フリードリヒ・ヴィルヘルム・ニーチェ
ドイツの哲学者。「超人」「権力意志」「永劫回帰」などについて語り、
伝統的形而上学を否定し、神の死を告げた。
実存主義やポスト構造主義に多大な影響を及ぼす。
哲学者の中で、ニーチェは特異な存在として受け止められているように思う。神の不在、超人思想、永劫回帰などの独自の概念は、哲学という分野を超えて、ある種の人々をインスパイアしてきた。近代の終焉を宣告したニーチェとは、いかなる人物だったのか。

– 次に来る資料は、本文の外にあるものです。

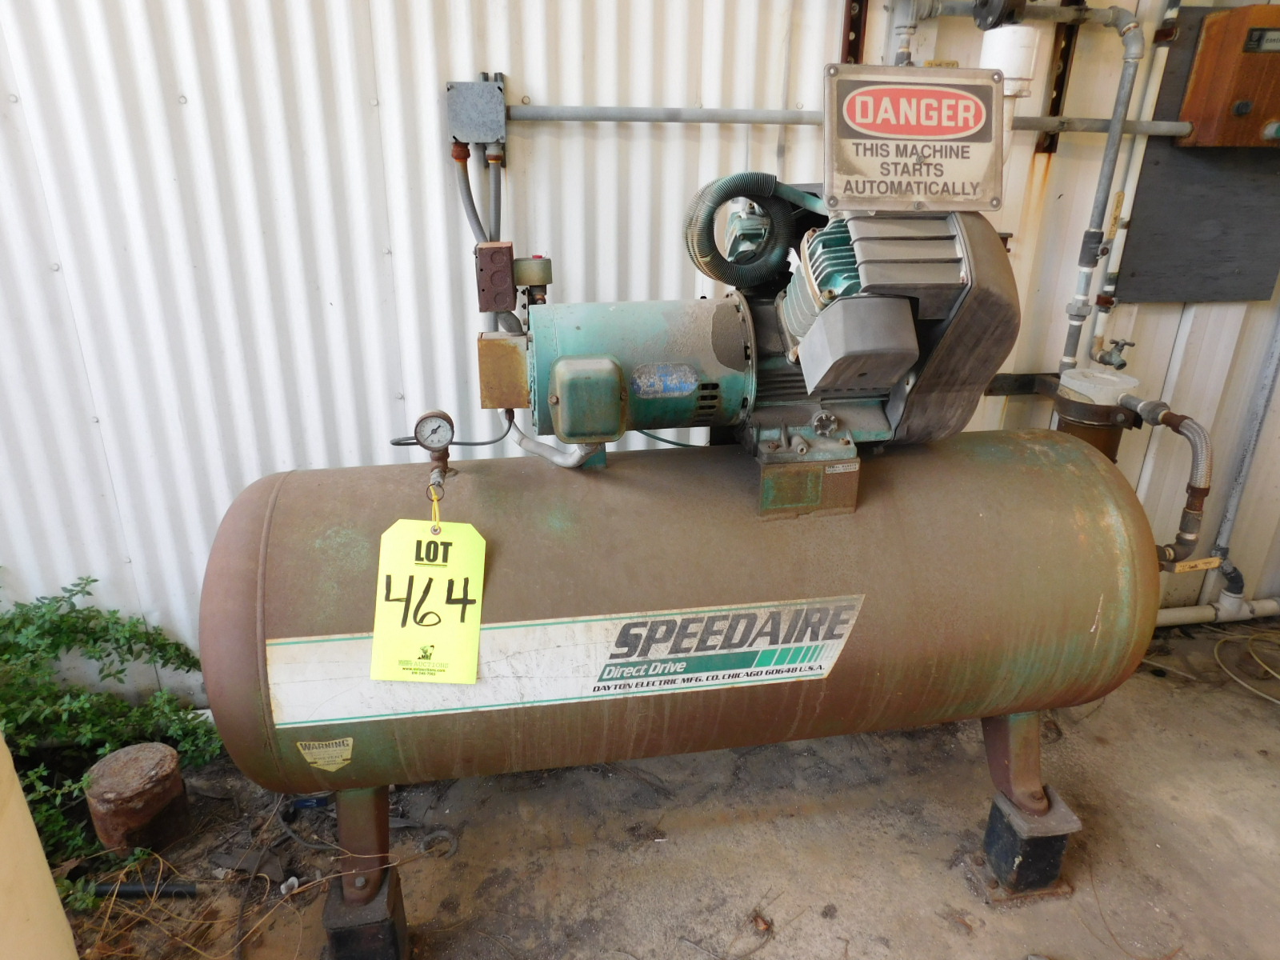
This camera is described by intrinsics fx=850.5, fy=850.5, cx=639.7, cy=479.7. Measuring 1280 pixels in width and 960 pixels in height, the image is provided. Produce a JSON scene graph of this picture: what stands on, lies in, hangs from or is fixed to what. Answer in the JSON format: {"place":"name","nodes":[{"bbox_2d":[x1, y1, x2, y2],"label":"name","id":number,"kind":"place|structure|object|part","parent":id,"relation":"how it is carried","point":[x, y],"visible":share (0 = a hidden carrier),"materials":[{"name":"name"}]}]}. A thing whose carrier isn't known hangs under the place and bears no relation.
{"place":"outdoors","nodes":[
{"label":"outdoors","id":0,"kind":"place"},
{"bbox_2d":[0,732,78,959],"label":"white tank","id":1,"kind":"object","parent":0,"point":[57,902],"visible":0.98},
{"bbox_2d":[0,0,1279,698],"label":"corrugated metal wall","id":2,"kind":"structure","parent":0,"point":[534,76],"materials":[{"name":"metal"}]},
{"bbox_2d":[445,75,507,155],"label":"junction box","id":3,"kind":"object","parent":2,"relation":"attached to","point":[502,130],"visible":0.96,"materials":[{"name":"grey metal"}]},
{"bbox_2d":[455,142,502,246],"label":"conduit","id":4,"kind":"object","parent":3,"relation":"attached to","point":[473,210],"visible":0.64,"materials":[{"name":"grey plastic"}]},
{"bbox_2d":[500,104,1190,134],"label":"metal pipe","id":5,"kind":"object","parent":2,"relation":"attached to","point":[560,117],"visible":0.88,"materials":[{"name":"grey metal"}]},
{"bbox_2d":[840,0,867,61],"label":"metal bracket","id":6,"kind":"object","parent":2,"relation":"attached to","point":[849,30],"visible":0.52,"materials":[{"name":"metal"}]},
{"bbox_2d":[980,24,1039,94],"label":"white pipe","id":7,"kind":"object","parent":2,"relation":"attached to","point":[1014,66],"visible":0.73,"materials":[{"name":"white plastic"}]},
{"bbox_2d":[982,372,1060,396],"label":"metal bracket","id":8,"kind":"object","parent":2,"relation":"attached to","point":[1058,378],"visible":0.47,"materials":[{"name":"black metal"}]},
{"bbox_2d":[1052,366,1143,456],"label":"filter","id":9,"kind":"object","parent":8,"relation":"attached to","point":[1082,434],"visible":0.59,"materials":[{"name":"metal"}]},
{"bbox_2d":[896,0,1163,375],"label":"pipes","id":10,"kind":"object","parent":2,"relation":"attached to","point":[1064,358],"visible":0.88,"materials":[{"name":"grey metal"}]},
{"bbox_2d":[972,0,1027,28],"label":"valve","id":11,"kind":"object","parent":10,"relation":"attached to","point":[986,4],"visible":0.96,"materials":[{"name":"black"}]},
{"bbox_2d":[1036,0,1081,152],"label":"metal bracket","id":12,"kind":"object","parent":2,"relation":"attached to","point":[1064,50],"visible":0.69,"materials":[{"name":"brown metal"}]},
{"bbox_2d":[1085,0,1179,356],"label":"vertical pipe","id":13,"kind":"object","parent":2,"relation":"attached to","point":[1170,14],"visible":0.9,"materials":[{"name":"white metal"}]},
{"bbox_2d":[1090,336,1135,369],"label":"valve","id":14,"kind":"object","parent":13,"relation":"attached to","point":[1133,345],"visible":0.98,"materials":[{"name":"silver metal"}]},
{"bbox_2d":[1115,0,1279,302],"label":"metal panel","id":15,"kind":"object","parent":2,"relation":"attached to","point":[1138,202],"visible":0.71,"materials":[{"name":"grey"}]},
{"bbox_2d":[1174,2,1279,147],"label":"control box","id":16,"kind":"object","parent":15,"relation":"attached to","point":[1202,52],"visible":0.98,"materials":[{"name":"brown wood"}]},
{"bbox_2d":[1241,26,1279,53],"label":"label","id":17,"kind":"object","parent":16,"relation":"attached to","point":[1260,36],"visible":0.99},
{"bbox_2d":[1152,596,1279,626],"label":"white pipe","id":18,"kind":"object","parent":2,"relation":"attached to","point":[1164,617],"visible":0.59,"materials":[{"name":"white plastic"}]},
{"bbox_2d":[1210,306,1279,596],"label":"conduit pipe","id":19,"kind":"object","parent":2,"relation":"attached to","point":[1228,512],"visible":0.89,"materials":[{"name":"grey metal"}]},
{"bbox_2d":[53,613,1279,959],"label":"concrete ground","id":20,"kind":"structure","parent":0,"point":[1262,719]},
{"bbox_2d":[0,568,221,902],"label":"shrub","id":21,"kind":"object","parent":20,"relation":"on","point":[194,662],"visible":0.79,"materials":[{"name":"green plant"}]},
{"bbox_2d":[84,742,191,855],"label":"rusty pipe","id":22,"kind":"object","parent":20,"relation":"on","point":[160,751],"visible":0.96,"materials":[{"name":"brown metal"}]},
{"bbox_2d":[88,879,200,899],"label":"black pipe","id":23,"kind":"object","parent":20,"relation":"on","point":[138,891],"visible":0.82,"materials":[{"name":"black"}]},
{"bbox_2d":[322,864,408,959],"label":"block","id":24,"kind":"object","parent":20,"relation":"on","point":[342,937],"visible":0.64,"materials":[{"name":"black"}]},
{"bbox_2d":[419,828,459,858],"label":"ring","id":25,"kind":"object","parent":20,"relation":"on","point":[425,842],"visible":0.78,"materials":[{"name":"metal"}]},
{"bbox_2d":[205,422,1159,930],"label":"tank","id":26,"kind":"object","parent":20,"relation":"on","point":[258,488],"visible":0.83,"materials":[{"name":"metal"}]},
{"bbox_2d":[296,735,355,770],"label":"sticker","id":27,"kind":"object","parent":26,"relation":"attached to","point":[350,743],"visible":0.97,"materials":[{"name":"yellow paper"}]},
{"label":"leg","id":28,"kind":"part","parent":26,"relation":"part of","materials":[{"name":"metal"}]},
{"bbox_2d":[393,408,455,504],"label":"pressure gauge","id":29,"kind":"object","parent":26,"relation":"attached to","point":[433,431],"visible":0.98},
{"bbox_2d":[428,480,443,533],"label":"tag tie","id":30,"kind":"object","parent":29,"relation":"hanging from","point":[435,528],"visible":0.79,"materials":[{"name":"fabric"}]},
{"bbox_2d":[368,514,488,684],"label":"yellow tag","id":31,"kind":"object","parent":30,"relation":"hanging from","point":[409,536],"visible":0.98,"materials":[{"name":"yellow paper"}]},
{"bbox_2d":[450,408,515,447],"label":"thin tube","id":32,"kind":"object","parent":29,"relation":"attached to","point":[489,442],"visible":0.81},
{"bbox_2d":[264,592,871,731],"label":"sticker","id":33,"kind":"object","parent":26,"relation":"attached to","point":[746,678],"visible":0.97,"materials":[{"name":"white plastic"}]},
{"bbox_2d":[496,171,1028,518],"label":"air compressor","id":34,"kind":"object","parent":26,"relation":"on","point":[942,262],"visible":0.85,"materials":[{"name":"metal"}]},
{"bbox_2d":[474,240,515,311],"label":"switch box","id":35,"kind":"object","parent":34,"relation":"attached to","point":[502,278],"visible":0.98,"materials":[{"name":"brown metal"}]},
{"bbox_2d":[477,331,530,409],"label":"electrical box","id":36,"kind":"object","parent":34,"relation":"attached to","point":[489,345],"visible":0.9,"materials":[{"name":"brown metal"}]},
{"bbox_2d":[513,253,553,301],"label":"pressure switch","id":37,"kind":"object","parent":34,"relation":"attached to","point":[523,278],"visible":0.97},
{"bbox_2d":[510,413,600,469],"label":"flexible conduit","id":38,"kind":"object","parent":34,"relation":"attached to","point":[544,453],"visible":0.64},
{"bbox_2d":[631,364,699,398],"label":"blue sticker","id":39,"kind":"object","parent":34,"relation":"attached to","point":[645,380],"visible":0.97,"materials":[{"name":"blue"}]},
{"bbox_2d":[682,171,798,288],"label":"hose","id":40,"kind":"object","parent":34,"relation":"attached to","point":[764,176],"visible":0.94,"materials":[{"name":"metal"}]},
{"bbox_2d":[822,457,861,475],"label":"small label","id":41,"kind":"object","parent":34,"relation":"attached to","point":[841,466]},
{"bbox_2d":[822,62,1003,210],"label":"sign","id":42,"kind":"object","parent":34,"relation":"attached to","point":[886,173],"visible":0.99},
{"label":"support leg","id":43,"kind":"part","parent":26,"relation":"part of","materials":[{"name":"metal"}]},
{"bbox_2d":[1122,395,1213,565],"label":"hose","id":44,"kind":"object","parent":26,"relation":"attached to","point":[1172,426],"visible":0.95,"materials":[{"name":"metal"}]},
{"bbox_2d":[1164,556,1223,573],"label":"valve handle","id":45,"kind":"object","parent":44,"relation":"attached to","point":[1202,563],"visible":0.77,"materials":[{"name":"yellow metal"}]},
{"bbox_2d":[979,788,1081,904],"label":"support block","id":46,"kind":"object","parent":20,"relation":"on","point":[1058,850],"visible":0.75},
{"bbox_2d":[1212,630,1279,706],"label":"cable","id":47,"kind":"object","parent":20,"relation":"on","point":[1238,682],"visible":0.99,"materials":[{"name":"plastic"}]}
]}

1844年、ドイツ、ザクセン地方の小さな村で彼は生まれた。父は、ルター派の牧師だったが、ニーチェが5歳の時、この世を去る。一家はナウムブルクへ転居。彼は、14歳になると修道的寮生活をする名門校プフォルタ学院に特待生として入学した。在学中、古典、文学、哲学、音楽、宗教など、多方面に病的なまでに関心を持ったという。このころから、頭痛が彼をしばしば襲うようになる。
その後、ボン大学からライプチヒ大学を経て、古典文献学の権威フリードリヒ・リッチュルと出会う。ニーチェは非凡の才を発揮し、在学中の24才にして、バーゼル大学の古代ギリシアを専門とする古典文献学の教授に抜擢されるに至った。この頃、たまたま古本屋で入手したショーペンハウエルの本に感銘を受ける。リッチュルの紹介で知り合った音楽家リヒャルト・ワーグナーもショーペンハウエルの信奉者だったことから、たちまち意気投合。これらの出会いが、ニーチェの方向性を大きく変えていく。
1870年、26歳の時、普仏戦争に看兵として従軍するが、病気のため2ヶ月で除隊。
ワーグナーと親交を温めながら、保守的な文献学界から無視されるという状況の中で、彼は独自の思想を深めていった。彼は次第に孤独の内にこもり、虚無主義をベースに、文化、道徳、宗教など一切の権威を冷徹に分析し、批判していく。
『反時代的考察』、『人間的、あまりに人間的』などの著作を上梓するが、1878年、健康状態が悪化、バーゼル大学を退職した。この頃から、大衆迎合的な音楽を演ずるようになったワーグナーに失望。彼と決別し、ニーチェは執筆活動に専念する。
その後、友人パウル・レーと奔放な女性ルー・サロメとの「三位一体」という奇妙な三角関係に入る。ルー・サロメは、フロイトやリルケにも影響を与えた強烈な存在感を持つ女性。しかしこの不思議な三角関係は、ゴシップを生み出しながら、やがて破綻した。ニーチェは、惨憺たる状況の中で、特殊な状態に入っていく。1885年、39歳の時、ほとんど神懸かり的な状況の中、わずか10日で、『ツァラトゥストラはかく語りき』を書き上げた。古代宗教の開祖ゾロアスターの名を借りたこの作品は、哲学の境界を超えて、異様なエネルギーを放つ作品となった。
その後の数年間、彼は爆発的な量の著作を記していく。彼は梅毒に冒されていた。梅毒は狂気を誘発する。ある時は圧倒的な多幸感に包まれ、またある時は異常なほどの集中力を示したのは、そのせいかもしれない。しかし本来、ニーチェにとって、この世界こそ狂ったものだった。人間のあらゆる愚かさ、あらゆる欺瞞、あらゆる怠惰が、彼を苦しめた。
『善悪の彼岸』『道徳の系譜』『この人を見よ』『権力への意志』……。孤独の中で狂気の淵に立ちながら、彼は著作を通して自らの存在を解き放ったと言えるだろう。
1889年、45歳の時、ついに発狂。廃人のような状態で妹の世話になる。そして1900年、55歳の時、20世紀の幕開けに、狂気から目覚めることなく彼はこの世を去った。
生前ほとんど評価されなかったニーチェだが、時代が変わるとその名声は飛躍的に高まった。彼の超人思想は、全能感を持つ危険性を秘めている。ヒットラーをはじめとした、カリスマ的な指導者や猟奇的殺人者が彼の著作を好むのだ。とはいえ、ニーチェという存在が、世界というカオスに大きな渦を巻き起こす存在だったことは間違いない。狂気は、物事を変容させ、進化させる力を持っているのだから。